La ricchezza pubblica negli Stati Uniti,
1770-2010
Negli Stati Uniti, nel 1950, i debiti pubblici equivalgono a 1 anno di reddito nazionale (indicativamente quanto gli attivi).
Fonti e dati: cfr. http://piketty.pse.ens.fr/capital21c.
Grafico 4.8.
Capitale privato e pubblico negli Stati
Uniti, 1770-2010
Nel 2010 il capitale pubblico equivale al 20% del reddito nazionale, mentre è più del 400% per il capitale privato.
Fonti e dati: cfr. http://piketty.pse.ens.fr/capital21c.

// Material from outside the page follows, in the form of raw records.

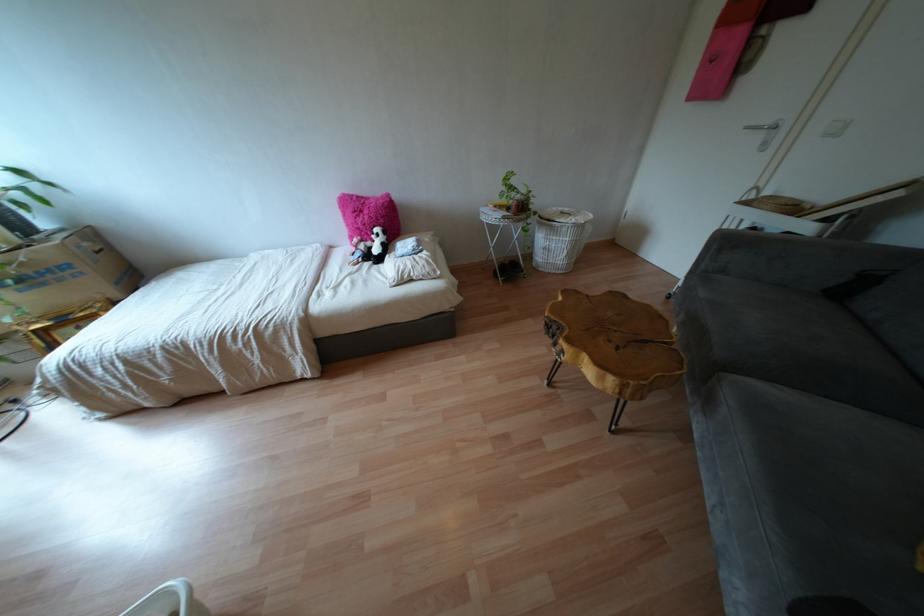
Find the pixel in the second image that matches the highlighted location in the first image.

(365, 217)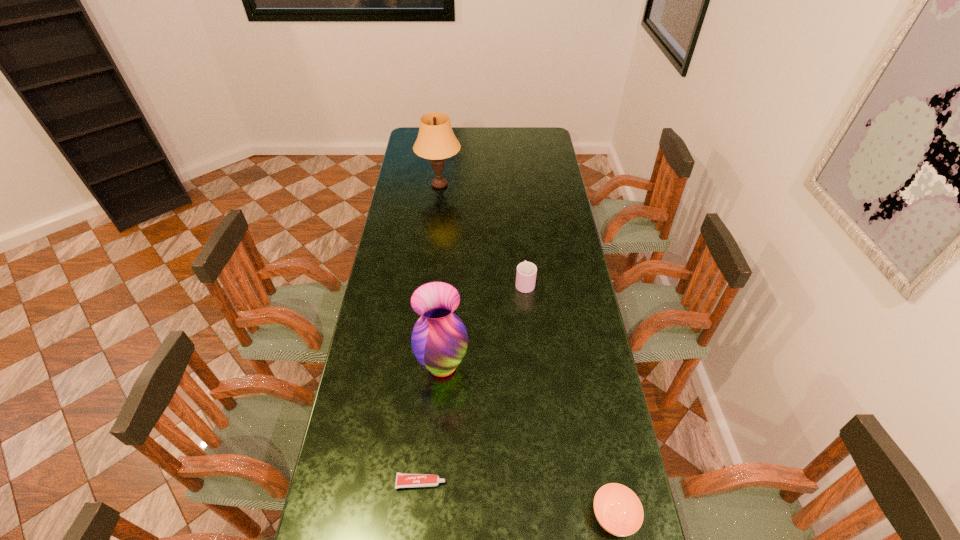
You are a GUI agent. You are given a task and a screenshot of the screen. Output one action in this format:
    pyautogui.click(x=<x>, y=<y>)
    Task: Click on the second closest object relative to the soup bowl
    This screenshot has width=960, height=540.
    Given the screenshot: What is the action you would take?
    pyautogui.click(x=439, y=340)

The width and height of the screenshot is (960, 540). Find the location of `the second closest object to the rightmost object`. the second closest object to the rightmost object is located at coordinates (439, 340).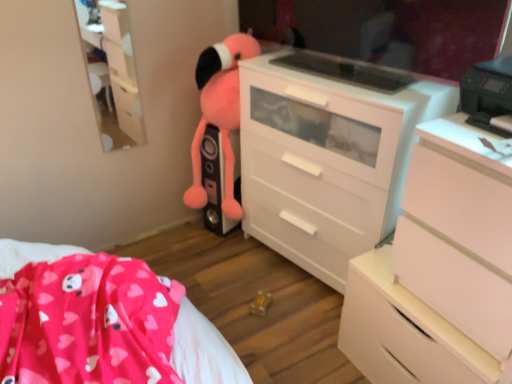
Identify the location of free point below glossy plastic mirror at upper center (from a real-world perspective). This screenshot has height=384, width=512. (362, 78).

Resta il fatto che la curva a U rovesciata seguita nel XX secolo dal rapporto capitale/reddito è negli Stati Uniti di un’ampiezza molto meno marcata che in Europa. Espresso in termini di annualità di reddito o di prodotto, il capitale sembra aver raggiunto in America, dall’inizio del XX secolo, una relativa stabilità – al punto che nei manuali americani (come quello di Samuelson) la stabilità del rapporto capitale/reddito o capitale/prodotto viene a volte considerata una legge universale. Al confronto, nel secolo scorso, l’Europa ha vissuto un rapporto estremamente caotico con il capitale, in particolare il rapporto con il capitale privato: è passata da un’idea in cui il patrimonio era assolutamente indiscutibile, come nel periodo della belle époque, al secondo dopoguerra, in cui ha dato l’idea di voler sradicare il capitalismo, a una situazione, all’inizio del XXI secolo, in cui il continente dà l’idea di volersi proporre come capofila del nuovo capitalismo patrimoniale, con patrimoni privati che hanno di nuovo superato quelli americani. Vedremo nel prossimo capitolo che il tutto è spiegabile con la bassa crescita economica e soprattutto demografica che caratterizza l’Europa in rapporto agli Stati Uniti, fattore che comporta automaticamente un maggior peso delle ricchezze accumulate nel passato. Comunque sia, è evidente che durante il secolo scorso l’America ha conosciuto un rapporto capitale/reddito molto più stabile di quello europeo, e ciò spiega forse la ragione per cui l’opinione pubblica americana dà l’impressione di avere un rapporto molto più disteso con il capitalismo.